Plaintiffs sued officials of Utica Township because they said the former school wasn’t being used for recreation or park purposes as required by statute. The township had leased the building to a nonprofit that plaintiffs argued intended to use the school as “temporary housing or a halfway house for criminal offenders.”

Special Judge Glenn G. Hancock granted summary judgment for the township defendants in Clark Circuit Court, finding that plaintiffs lacked standing. The Court of Appeals panel  found otherwise.

“(W)e conclude that the Citizens, and others residents of the township, have an interest in the proper administration of the School for park and recreation purposes. It is apparent that a public right, the enjoyment of the School for park and recreation purposes, is at issue because the statutory language in Indiana Code section 20-23-6-9(d) states that the school property is to be offered to the township as a gift for park and recreation purposes and that the deed shall state that the township is required to use the property for park and recreation purposes,” Judge James Kirsch wrote for the panel.

“We, therefore, conclude that the Citizens have standing to proceed with their claim under the public standing doctrine.” The matter was remanded for proceedings on the claim.

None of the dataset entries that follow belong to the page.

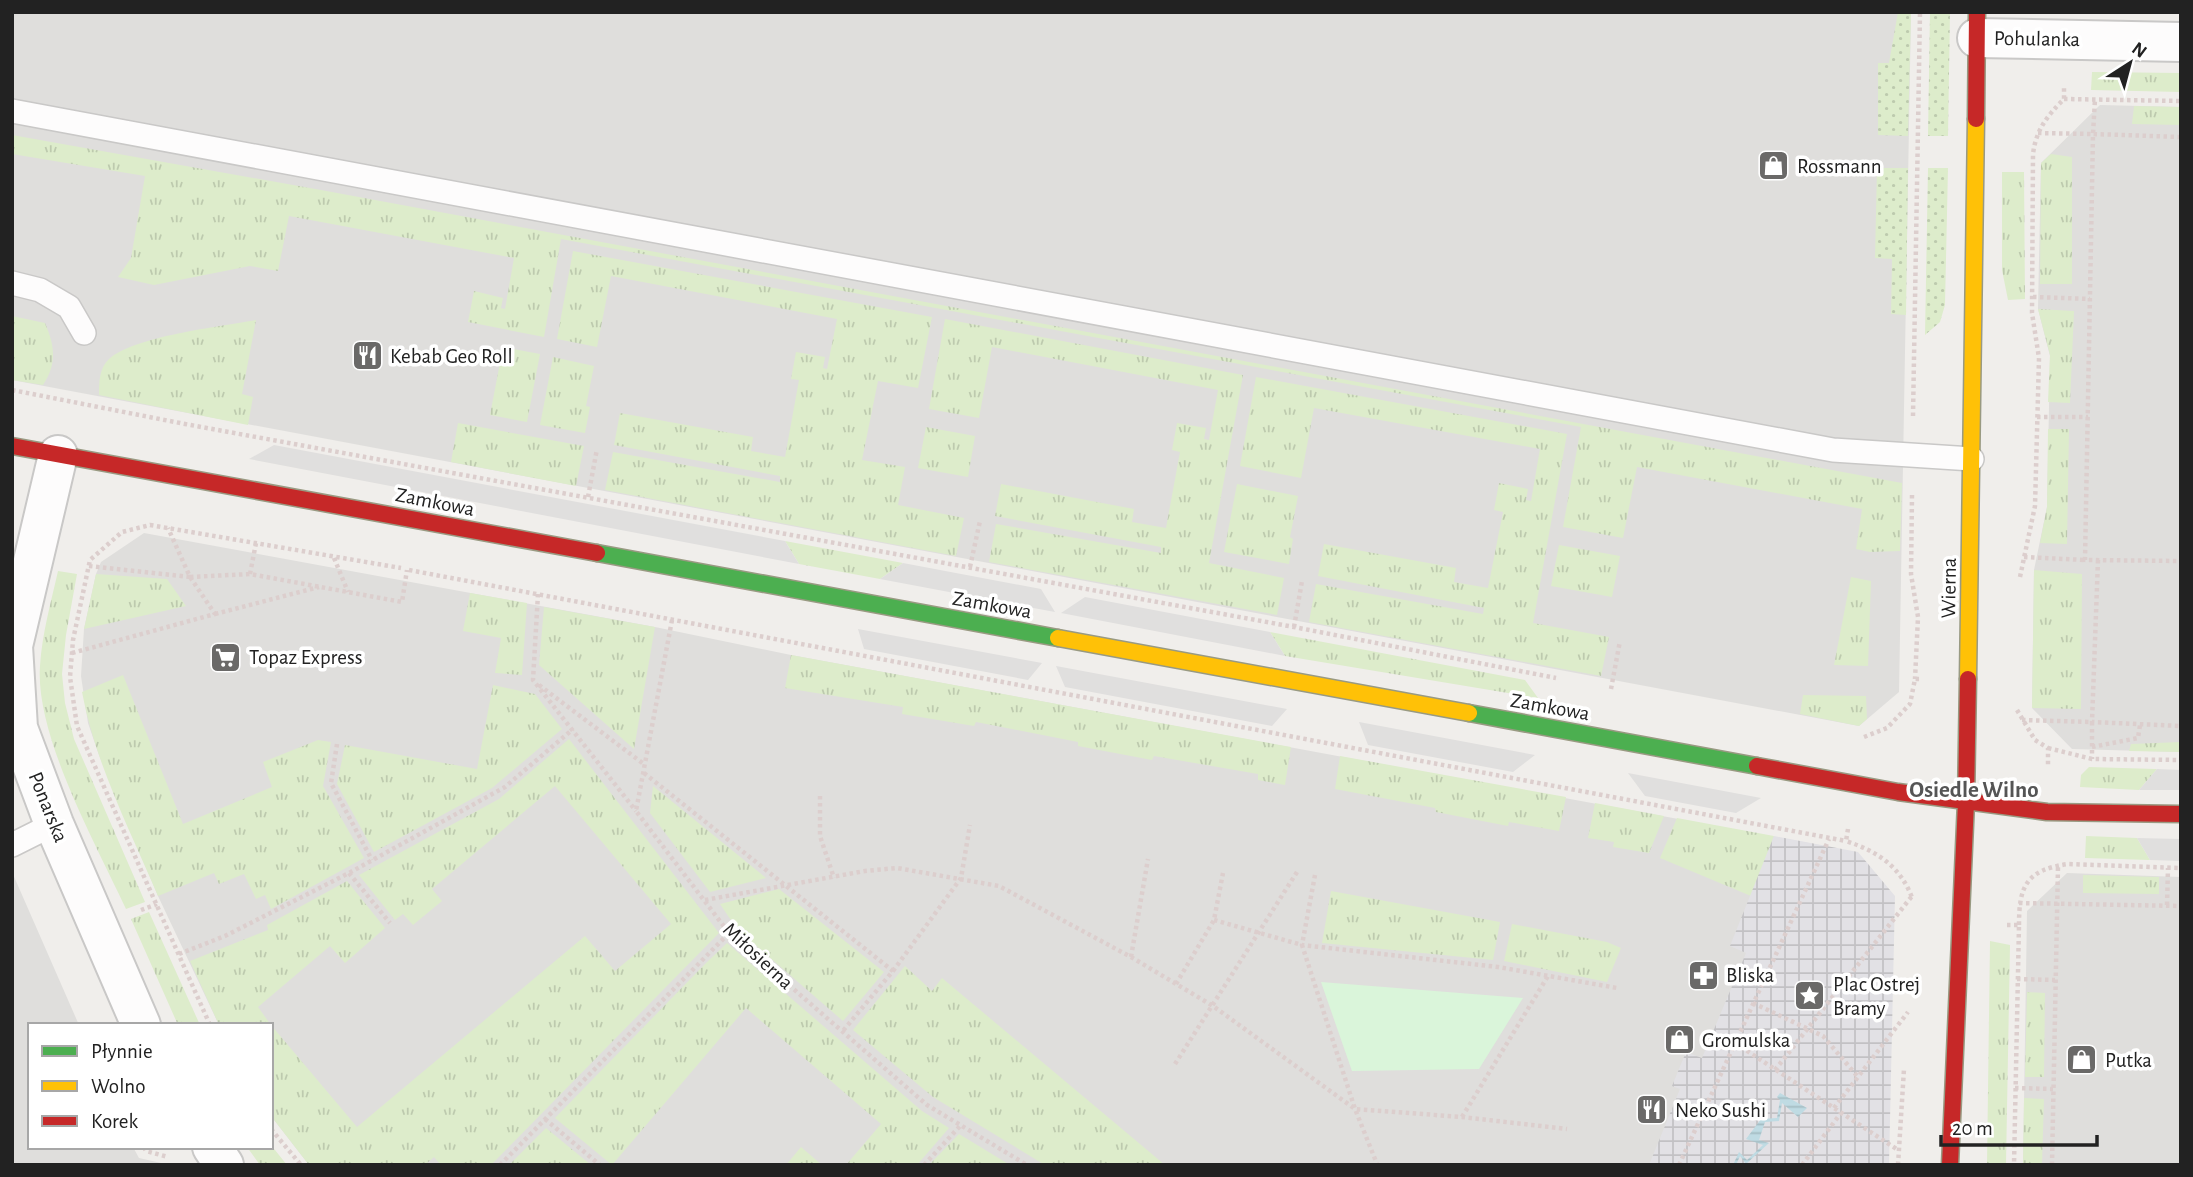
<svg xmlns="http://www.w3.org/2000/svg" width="2193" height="1177" font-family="'Alegreya Sans',sans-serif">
	<defs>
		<pattern id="grass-tufts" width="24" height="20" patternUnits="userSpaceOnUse" patternTransform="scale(1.75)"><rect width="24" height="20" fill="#ddeccb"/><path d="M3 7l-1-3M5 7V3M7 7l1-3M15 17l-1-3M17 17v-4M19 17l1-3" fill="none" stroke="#bdcaae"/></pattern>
		<pattern id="garden-dots" width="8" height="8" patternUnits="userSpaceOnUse" patternTransform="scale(1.75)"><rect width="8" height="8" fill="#ddeccb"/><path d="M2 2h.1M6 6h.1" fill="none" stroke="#bdcaae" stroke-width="1.8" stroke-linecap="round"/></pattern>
		<pattern id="plaza-grid" width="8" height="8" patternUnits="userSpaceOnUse" patternTransform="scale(1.75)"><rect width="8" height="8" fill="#e2e1e5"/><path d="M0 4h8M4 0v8" fill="none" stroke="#c2c1c4"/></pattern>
		<pattern id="water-rules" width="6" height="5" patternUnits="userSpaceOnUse" patternTransform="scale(1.75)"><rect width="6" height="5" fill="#bfdbe3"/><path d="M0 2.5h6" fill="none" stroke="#a4bcc2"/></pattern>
	</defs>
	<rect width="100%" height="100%" fill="#f0eeeb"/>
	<path fill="#dfdedc" d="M12 12H1911L1899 692 1859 726 12 380Z
		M2100 105 2181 107V752L2072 749 2032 708 2034 570 2047 507 2050 356 2038 309 2041 163Z
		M144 533 655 627 791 655 1830 847 1700 1165H309L271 1116V1025H219L158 896 99 755 88 723 81 676 84 629 96 574 101 562Z
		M12 872 79 1025H30V1147H133L139 1158 170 1165H12Z
		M2067 873 2181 877V1165H2023L2027 911Z"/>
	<path fill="url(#grass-tufts)" d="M2092 72 2181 73V92L2091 90Z
		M2134 106 2181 107V125L2132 124Z
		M12 135 321 190 1902 483 1900 551 1870 552 1856 549 1862 509 1637 467 1623 538 1563 527 1581 427 561 239 544 337 468 322 474 291 503 298 501 308 505 309 514 258 289 216 278 271 250 266 154 285 118 277 131 258 145 176 12 154Z
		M2051 154 2072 157V284H2040L2041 163Z
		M2002 172H2024L2025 299 2008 300 2002 270Z
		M573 251 932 317 918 388 878 381 862 460 905 467 898 505 964 518 956 556 605 490 613 452 780 482V476L614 445 620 413 753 437 751 451 785 457 799 380 791 379 796 352 825 357 823 368 827 369 837 319 611 276 597 347 557 339Z
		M2038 309 2074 311 2070 403 2048 402 2050 355Z
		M12 316 45 323C55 346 57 364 43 385L12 380Z
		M945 319 1243 375 1209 563 1284 578 1277 615 989 562 996 524 1161 553V547L995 516 1001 484 1134 509 1132 522 1166 528 1180 452 1172 450 1177 423 1206 428 1204 439 1209 440 1218 390 992 347 979 418 929 409Z
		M256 320 242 394 253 397 248 425 99 395C99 383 99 368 109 359 135 336 219 327 256 320Z
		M503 347 540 354 527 422 490 415Z
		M553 357 594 366 586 406 590 407 585 433 540 425Z
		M1256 377 1567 434 1533 623 1609 637 1601 676 1309 622 1316 584 1483 614 1484 608 1318 576 1324 544 1456 568 1454 582 1488 588 1503 512 1494 510 1499 483 1528 489 1526 500 1531 501 1540 449 1314 408 1301 478 1240 466Z
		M458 423 584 446 576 486 451 462Z
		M926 427 975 436 968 477 918 468Z
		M2048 429H2069L2067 544 2040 543 2047 507Z
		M1237 484 1298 496 1290 537 1293 539 1289 564 1224 552Z
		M785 541 903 563 880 579 799 564Z
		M1559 545 1620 556 1612 597 1551 586Z
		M2034 570 2082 574 2081 709 2032 708Z
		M58 571 77 574 66 635 62 674 65 703 74 739 145 902 126 909C96 844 35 736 40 666 42 634 51 602 58 571Z
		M96 574 167 579 186 606 84 629Z
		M1851 577 1871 581 1868 666 1834 665Z
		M470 593 527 603 522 675 495 673 501 638 463 631Z
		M544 607 655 627 634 749 539 665Z
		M1270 632 1525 680 1538 698 1285 656Z
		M791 655 1291 747 1285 785 1258 780V774L1154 756 1152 760 1078 746V742L976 722 974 726 902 714 903 707 785 688Z
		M123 675 183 824 272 787 263 762 318 740 331 742 323 786 364 858 271 909 265 895 256 899 244 874 219 884 214 873 158 896C130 830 95 763 82 692Z
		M493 685 535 694 562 729 492 788 374 852 337 784 345 745 477 769Z
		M1803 695 1866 696 1867 719 1859 726 1800 714Z
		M569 739 719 933 491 1165H441L434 1157 425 1165H309L271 1116V1025L357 1127 585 936 615 971 671 924 555 786 432 889 442 901 413 925 403 914 395 920 359 875 499 799Z
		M2181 742V752L2129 751 2131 744Z
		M1340 756 1566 797 1559 831 1509 822 1508 826 1436 812 1435 808 1335 789Z
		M2089 767 2156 769H2157L2139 790 2080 787 2081 775Z
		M653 786 766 878 710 892 650 813Z
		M1595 803 1664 816 1649 853 1613 847 1614 842 1588 838Z
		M1677 818 1774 836 1751 896 1660 858Z
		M2086 836 2137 838 2150 860 2085 858Z
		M2083 875 2159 877V894L2083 893Z
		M347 881 385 928 345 963 330 946 258 1007 271 1025H219L190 961 268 930 267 925Z
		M779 889 884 972 843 1021 737 929 720 904Z
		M1331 891 1500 922 1493 960 1322 943Z
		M149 912 200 1025H178L131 919Z
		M1512 924 1607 942 1621 948 1607 982 1504 961Z
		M1990 941 2010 945 2006 1165H1987Z
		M727 943 922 1111 949 1128 917 1165H846L881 1124 746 1008 612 1165 555 1118 705 964Z
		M905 966 932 991 942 978 1165 1165H1045L933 1097 853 1030Z
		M2027 992 2045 993 2044 1077H2025Z
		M2024 1098 2044 1099 2042 1165H2023Z
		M546 1128 591 1165H509Z
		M959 1134 1010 1165H929Z
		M271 1145 287 1165H260L247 1147H271Z
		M801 1147 822 1165H786Z"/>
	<path fill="#daf5da" d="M1321 982 1523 998 1479 1069 1352 1071Z"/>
	<path fill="url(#garden-dots)" d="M1898 12H1911L1908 136 1878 135V63H1889Z
		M1930 12H1950L1948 136H1928Z
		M1877 168H1908L1906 315 1891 314 1892 259 1875 258Z
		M1928 168H1948L1945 305 1940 322 1925 335Z"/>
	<path fill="#e0dfde" d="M274 445 785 541 799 564 249 459Z
		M903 563 1041 589 1055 612 880 579Z
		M1085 597 1270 632 1285 656 1061 613Z
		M858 629 1042 663 1028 680 864 649Z
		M1056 666 1287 709 1272 726 1065 687Z
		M1359 722 1535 755 1513 772 1368 745Z
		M2157 769 2181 770V790H2139Z
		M1628 773 1761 798 1736 813 1645 796Z
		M2137 838 2181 839V861L2150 860Z"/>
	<path fill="url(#plaza-grid)" d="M1774 836 1858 852 1895 896 1889 1165H1649L1680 1089 1672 1086 1686 1052 1702 1058 1746 953 1730 946Z"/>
	<path fill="url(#water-rules)" d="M1780 1093 1807 1108 1798 1117 1782 1103 1779 1121 1765 1122 1759 1140 1769 1143 1746 1164 1740 1156 1736 1165H1733L1739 1152 1747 1160 1763 1145 1746 1139 1761 1119 1777 1118 1780 1100 1777 1097Z"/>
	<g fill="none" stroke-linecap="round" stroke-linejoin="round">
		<defs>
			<path id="lane" d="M12 111 1833 450 1972 459
				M12 283 40 290 69 307 84 333
				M12 845 54 824"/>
			<path id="street" d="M1977 38 2181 42
				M58 455 13 646 18 728 54 824 141 1025
				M212 1147 224 1165"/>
			<path id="fast" d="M597 553 1058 638
				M1469 713 1757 766"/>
			<path id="slow" d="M1058 638 1469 713
				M1968 679 1976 119"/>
			<path id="jam" d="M1976 119 1977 12
				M12 446 597 553
				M1757 766 1898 792 2047 812 2181 814
				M1950 1165 1966 802 1968 679"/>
		</defs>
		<use href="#lane" stroke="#c9c8c7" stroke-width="26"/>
		<use href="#street" stroke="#c9c8c7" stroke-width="42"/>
		<use href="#fast" stroke="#999a82" stroke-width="19"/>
		<use href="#slow" stroke="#999a82" stroke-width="19"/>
		<use href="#jam" stroke="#999a82" stroke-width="19"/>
		<path stroke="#dccecd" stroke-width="4.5" stroke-dasharray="3.5 3.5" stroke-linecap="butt" d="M2064 99 2181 101
			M2038 133 2093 134 2095 99
			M2181 137 2093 134 2085 560 2181 561
			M2033 297 2090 299
			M12 390 185 424 1294 627 1556 678
			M1913 416 1920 12
			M2037 417H2088
			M1912 495 1911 574 1918 617 1915 679
			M588 497 597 449
			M2024 557 2085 560
			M334 558 348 592
			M2098 560 2092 722 2181 726
			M89 566 190 577 168 528
			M970 567 980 521
			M409 570 1846 841
			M250 574 256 543
			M190 577 250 574 402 602 407 570
			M2020 577 2035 506 2039 358 2032 313 2033 154C2036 130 2047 116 2064 99V87
			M538 594 533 680 636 811
			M215 614 319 587
			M672 620 636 811 729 933 927 1105 1027 1165
			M1294 627 1302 581
			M72 653 215 614 190 577
			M539 685 645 765
			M1611 689 1620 641
			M2017 710 2035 740 2048 748V766
			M2022 720 2092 722V759
			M1864 737 1887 728 1910 704 1915 679H1921
			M337 744 331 783 372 860
			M2092 747 2138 738 2140 725
			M2048 748 2092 759 2181 760
			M644 773 893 971 842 1032
			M820 796V836L834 878
			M1848 829 1846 841C1879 852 1901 867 1913 900
			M349 873 390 923
			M1315 875 1302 945 1498 967 1617 988
			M705 900 865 871 897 868 999 886 1131 957 1213 1006 1355 1109 1462 1117 1567 1129
			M2019 903 2181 906
			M2167 905 2168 868
			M141 910 157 904
			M1214 920 1302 945 1355 1109 1377 1164
			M2007 925H2019L2014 1165
			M2019 925C2019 886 2026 870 2068 864L2181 868
			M179 954 225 936 349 873 505 787 573 729
			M1131 957 1148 859
			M893 971 961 878 970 825
			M2017 979 2055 980
			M1176 984 1214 920 1223 873
			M1753 1003 1823 1036 1858 1077
			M210 1025 77 726 70 677 73 640 90 560 122 532 150 525 401 568
			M1735 1043 1898 1150
			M1175 1064 1297 872
			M1775 1070 1912 896
			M2015 1088 2053 1089
			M1834 1108 1908 1012
			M1462 1117 1548 976
			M545 1119 600 1165
			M271 1129 301 1165
			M144 1147 146 1151 168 1157
			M500 1165 729 933
			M924 1165 961 1125
			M1679 1165 1829 839
			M1802 1165 1841 1113
			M1898 1165 1904 1069
			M2052 1165 2058 866"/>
		<use href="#lane" stroke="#fdfcfc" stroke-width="23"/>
		<use href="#street" stroke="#fdfcfc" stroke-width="38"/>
		<use href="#fast" stroke="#4caf50" stroke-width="16"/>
		<use href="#slow" stroke="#ffc107" stroke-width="16"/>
		<use href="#jam" stroke="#c62828" stroke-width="16"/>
	</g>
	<defs>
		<symbol id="shop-square" viewBox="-11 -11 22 22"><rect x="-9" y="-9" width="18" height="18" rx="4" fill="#6a6968" stroke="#fff"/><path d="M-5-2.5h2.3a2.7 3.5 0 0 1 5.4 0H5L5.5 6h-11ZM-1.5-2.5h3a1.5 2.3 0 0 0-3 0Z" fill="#fff"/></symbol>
		<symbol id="restaurant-square" viewBox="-11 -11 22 22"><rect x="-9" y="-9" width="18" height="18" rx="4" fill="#6a6968" stroke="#fff"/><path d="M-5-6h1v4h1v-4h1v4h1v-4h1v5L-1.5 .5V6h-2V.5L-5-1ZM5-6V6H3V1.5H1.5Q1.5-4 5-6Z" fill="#fff"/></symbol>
		<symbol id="supermarket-square" viewBox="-11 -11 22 22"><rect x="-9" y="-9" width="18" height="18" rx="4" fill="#6a6968" stroke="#fff"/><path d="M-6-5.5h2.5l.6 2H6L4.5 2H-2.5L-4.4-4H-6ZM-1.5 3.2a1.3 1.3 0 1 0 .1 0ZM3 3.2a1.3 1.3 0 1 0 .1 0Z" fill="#fff"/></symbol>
		<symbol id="pharmacy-square" viewBox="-11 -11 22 22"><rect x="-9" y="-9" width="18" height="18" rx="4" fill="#6a6968" stroke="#fff"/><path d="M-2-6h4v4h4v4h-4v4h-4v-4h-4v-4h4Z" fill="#fff"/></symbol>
		<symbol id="sight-square" viewBox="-11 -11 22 22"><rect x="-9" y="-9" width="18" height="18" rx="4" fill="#6a6968" stroke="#fff"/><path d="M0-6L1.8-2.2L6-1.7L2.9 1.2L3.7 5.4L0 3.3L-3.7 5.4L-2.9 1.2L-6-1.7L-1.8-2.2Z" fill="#fff"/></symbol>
	</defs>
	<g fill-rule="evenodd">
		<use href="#shop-square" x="1756" y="148" width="35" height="35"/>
		<use href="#restaurant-square" x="350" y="338" width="35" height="35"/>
		<use href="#supermarket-square" x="208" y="640" width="35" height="35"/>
		<use href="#pharmacy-square" x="1686" y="958" width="35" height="35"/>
		<use href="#sight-square" x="1792" y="978" width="35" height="35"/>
		<use href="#shop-square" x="1662" y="1022" width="35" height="35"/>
		<use href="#shop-square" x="2064" y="1042" width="35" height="35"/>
		<use href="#restaurant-square" x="1634" y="1092" width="35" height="35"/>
	</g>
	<g text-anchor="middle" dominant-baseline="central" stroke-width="7" stroke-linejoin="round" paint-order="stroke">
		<g font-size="21" fill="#222" stroke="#fff">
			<text transform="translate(2037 39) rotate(1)">Pohulanka</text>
			<text transform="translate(435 502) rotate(11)">Zamkowa</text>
			<text transform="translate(1949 588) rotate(-89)">Wierna</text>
			<text transform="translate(992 605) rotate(10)">Zamkowa</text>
			<text transform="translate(1550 707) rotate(10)">Zamkowa</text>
			<text transform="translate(48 807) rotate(68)">Ponarska</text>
			<text transform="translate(758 956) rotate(43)">Miłosierna</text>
		</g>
		<g font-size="21" fill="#222" stroke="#fff" text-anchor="start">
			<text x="1797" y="166">Rossmann</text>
			<text x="390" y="356">Kebab Geo Roll</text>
			<text x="249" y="657">Topaz Express</text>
			<text x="1726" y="975">Bliska</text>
			<text x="1833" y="984">Plac Ostrej<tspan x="1833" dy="24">Bramy</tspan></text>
			<text x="1702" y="1040">Gromulska</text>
			<text x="2105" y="1060">Putka</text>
			<text x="1675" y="1110">Neko Sushi</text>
		</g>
		<g font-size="23" font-weight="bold" fill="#555" stroke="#fff">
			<text x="1974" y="790">Osiedle Wilno</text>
		</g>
	</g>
	<rect width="2193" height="1177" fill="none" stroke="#222222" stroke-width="28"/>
	<rect x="28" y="1023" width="245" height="126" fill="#ffffff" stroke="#a7a7a7" stroke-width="2"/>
	<rect x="42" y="1046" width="35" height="10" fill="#4caf50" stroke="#a7a7a7" stroke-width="2"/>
	<text x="91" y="1058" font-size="21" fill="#222222">Płynnie</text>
	<rect x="42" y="1081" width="35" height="10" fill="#ffc107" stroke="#a7a7a7" stroke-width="2"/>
	<text x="91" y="1093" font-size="21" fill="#222222">Wolno</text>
	<rect x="42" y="1116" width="35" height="10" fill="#c62828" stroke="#a7a7a7" stroke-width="2"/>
	<text x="91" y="1128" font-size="21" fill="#222222">Korek</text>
	<g transform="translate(2130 63) rotate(36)" stroke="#ffffff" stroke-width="5" paint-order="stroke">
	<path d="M0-5L12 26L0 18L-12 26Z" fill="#222222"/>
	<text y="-10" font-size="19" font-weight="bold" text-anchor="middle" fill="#222222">N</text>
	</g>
	<path d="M1941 1135v10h156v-10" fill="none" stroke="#222222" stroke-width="3.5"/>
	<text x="1952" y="1135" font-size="21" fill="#222222" stroke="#ffffff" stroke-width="5" paint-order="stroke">20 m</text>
</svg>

Judge Mark Bailey concurred as did Judge Ezra Friedlander, who wrote separately to stress the majority view that statutes offer no guidance for what to do with former schools that no longer can feasibly be used for park or recreational purposes.

“This case illustrates that the statutes enacted by our legislature fail to address certain situations and circumstances that might arise when disposing of school buildings. Although it is not relevant to our holding in the present case, I agree with my colleagues that these gaps merit the General Assembly’s attention,” Friedlander wrote. “Subject to these comments, I fully concur in the lead opinion.”

The case is Old Utica School Preservation, Inc., Kenneth Morrison, Scott Sandefur, and Pamela Sandefur v. Utica Township, John Durbin, Utica Township Trustee, Jacobs Well, Inc., Kevin Williar, John Posey, et al., 10A05-1308-PL-388.